From reading some STP documentation, it would appear that it requires
that leap seconds be manually managed by the administrator.  If an
administrator were to fail to do so, this might lead to an incorrect STP
reference, leading to an incorrect POSIX UTC clock setting.  On the
other hand, the info I have is a bit sparse, but might suggest that the
actual raw hardware TOD clock maintained by STP is not leap second
corrected, and the leap second correction information is provided
separately, to be applied by the OS.  If the Linux kernel code reading
this clock thinks this hardware clock is actually running at UTC (and
not TAI with some fixed offset), then this might also lead to a 26
second offset problem.

The "right" set of zoneinfo files should (if I read things correctly)
only be used on systems that do not actually run a correct POSIX UTC
clock, but instead run their system clock at a fixed offset of 10
seconds to TAI.  This is not a normal setup.
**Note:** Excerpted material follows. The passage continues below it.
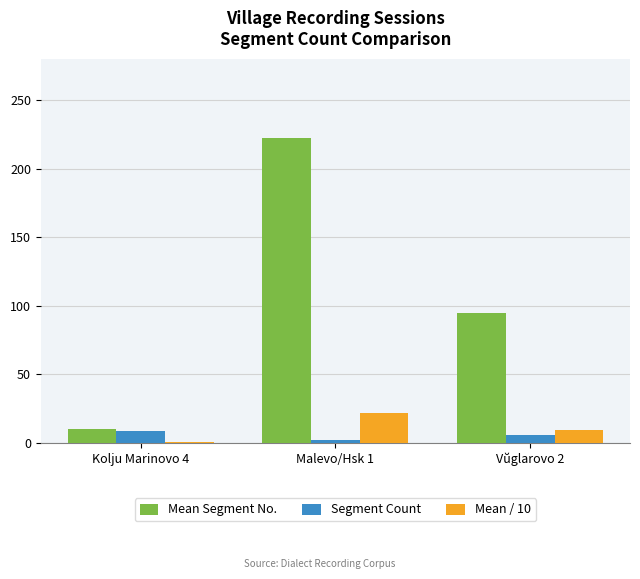

What is the total value across all series at Malevo/Hsk 1?

246.8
These zoneinfo files should
not be used on a system where the POSIX UTC system clock is managed by a
regular NTP configuration, as this would lead the system to report times
with a constant 26 second offset from UTC, which is undesirable.

I think it would be good to verify that the Linux POSIX UTC system clock
as managed by STP (which I think simply means linux trusting the
hardware clock to be correct) is indeed running at UTC and not at TAI
with some offset.


Comments and enlightenment welcomed.

Willy

On 07/25/2016 09:04 PM, Robert J Brenneman wrote:
In a heterogeneous environment if your non Z NTP systems are off by roughly
26 seconds compared to your STP managed Z Linux clocks it could be due to
this:
https://access.redhat.com/articles/15145

basically - the default Linux timezone files do not respect leap seconds,
but the long time mainframe operator does and sets up STP correctly.

The fix is to either
1) run NTP on Linux on Z and steer it away from the STP time ( bleh!)
2) or run NTP on the non-Z Linux systems against an NTP server running on
Linux on Z ( hacky and gross )
3) or to tell the non-Z linux systems to account for leap seconds by using
the 'right' zonefiles:
       cp /usr/share/zoneinfo/right/America/Los_Angeles /etc/localtime

be aware that (3) will probably break stuff if you make that setting while
applications are running. It is probably best to shut all applications
down, make the change, reboot, and then start applications back up. Test,
Test more, and Test again.

Additionally - you should probably not use those 'right' zonefiles on a
Linux on Z environment under STP clocking since you don't want to account
for leap seconds twice. That would probably be bad.